**Exercise directions**
The output is a word-for-word repeat of the listing below, free of images.

━━━━

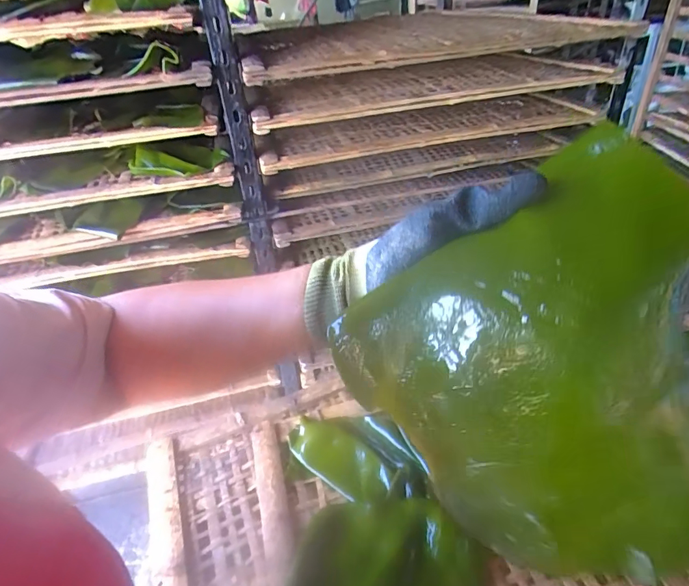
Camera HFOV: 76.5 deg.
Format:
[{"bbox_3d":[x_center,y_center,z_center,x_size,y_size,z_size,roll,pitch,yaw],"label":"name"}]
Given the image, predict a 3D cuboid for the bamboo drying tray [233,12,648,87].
[{"bbox_3d":[0.142,-0.618,1.043,0.748,0.065,0.671,-9,34,-5],"label":"bamboo drying tray"}]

━━━━

**Your response**
Camera HFOV: 76.5 deg.
Format:
[{"bbox_3d":[x_center,y_center,z_center,x_size,y_size,z_size,roll,pitch,yaw],"label":"name"}]
Given the image, predict a 3D cuboid for the bamboo drying tray [233,12,648,87].
[{"bbox_3d":[0.142,-0.618,1.043,0.748,0.065,0.671,-9,34,-5],"label":"bamboo drying tray"}]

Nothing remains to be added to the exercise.